Loud speakers playing songs in neighborhoods and men on microphones were telling people to vote. Virtually all the voters interviewed by one reporter said they are voting for Kagame.
photo below
Paul Kagame
Under Kagame, who became president of Rwanda in 2000, the country's gross domestic product has doubled in the past decade. The country is experiencing a construction boom, especially in Rwanda's capital of Kigali, which is steadily turning it into a modern city. The organization Transparency International recently ranked Rwanda as the least corrupt nation in the region.
Rwanda also boasts of the highest number of female members of parliament in the world, as school attendance increases and child mortality declines.
But even with the impressive record, there are issues that cloud Kagame's presidency.

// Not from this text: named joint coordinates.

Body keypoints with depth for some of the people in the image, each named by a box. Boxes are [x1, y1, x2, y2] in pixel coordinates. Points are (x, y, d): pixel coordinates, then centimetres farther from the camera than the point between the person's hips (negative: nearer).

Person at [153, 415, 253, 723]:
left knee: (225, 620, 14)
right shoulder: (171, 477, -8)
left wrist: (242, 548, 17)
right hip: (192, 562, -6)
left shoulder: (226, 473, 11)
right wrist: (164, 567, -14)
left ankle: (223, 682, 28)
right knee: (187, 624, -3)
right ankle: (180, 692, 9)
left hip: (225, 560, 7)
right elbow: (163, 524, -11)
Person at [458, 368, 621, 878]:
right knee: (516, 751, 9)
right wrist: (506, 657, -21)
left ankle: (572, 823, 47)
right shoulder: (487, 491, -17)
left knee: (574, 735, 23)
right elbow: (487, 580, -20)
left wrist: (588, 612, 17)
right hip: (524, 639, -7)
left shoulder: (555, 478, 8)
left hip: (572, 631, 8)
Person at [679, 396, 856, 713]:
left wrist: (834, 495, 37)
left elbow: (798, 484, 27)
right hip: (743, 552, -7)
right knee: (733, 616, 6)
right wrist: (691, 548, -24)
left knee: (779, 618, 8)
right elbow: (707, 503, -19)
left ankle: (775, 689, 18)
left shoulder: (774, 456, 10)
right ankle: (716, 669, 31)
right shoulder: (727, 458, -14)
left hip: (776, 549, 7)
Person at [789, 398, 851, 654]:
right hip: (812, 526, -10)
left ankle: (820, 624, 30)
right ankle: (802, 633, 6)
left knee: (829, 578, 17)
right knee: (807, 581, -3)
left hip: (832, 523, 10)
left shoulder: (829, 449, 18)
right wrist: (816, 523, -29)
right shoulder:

Earlier this year there were several unexplained grenade attacks in the country. Army Lt. General Faustin Kayumba Nyamwasa, who fell out with Kagame and went into exile in South Africa, was shot in the stomach outside his home.
He survived, with media reports quoting the general's family as saying it was an attempt on his life sanctioned by Rwanda's government. A few days later, Jean Leonard Rugambage, a journalist who claimed to have evidence linking the government to the failed assassination, was shot and killed outside his house.
A few weeks later, a day after he was reported missing, the body of Andre Kagwa, deputy president of the opposition Democratic Green Party, was found at a river bank with his head almost completely severed.
Meanwhile, human rights groups and other critics are already calling Monday's elections a sham, saying Kagame lacks real opposition. There are three opposition parties in the race for the presidency but critics say that they are allied to the ruling party and are just props to show democracy in the country.
Victoire Ingabire, a leading opposition personality who came back to the country after years abroad, was barred from registering her United Democratic Forces party and is currently awaiting trial for -- among other charges -- denying the 1994 genocide.
In the run-up to the election, the Rwanda media high council de-registered about 30 media outlets, saying they did not meet the standard operating requirements laid out by the the commission. The action was a further limiting of the media in Rwanda.
Kagame criss-crossed the country on the campaign trail, meeting with thousands of jubilant citizens. But in a country where freedom of expression is almost non-existent, it is difficult to gauge if the discontent among the critics is also growing among the masses -- a situation that could potentially plunge the country back into chaos.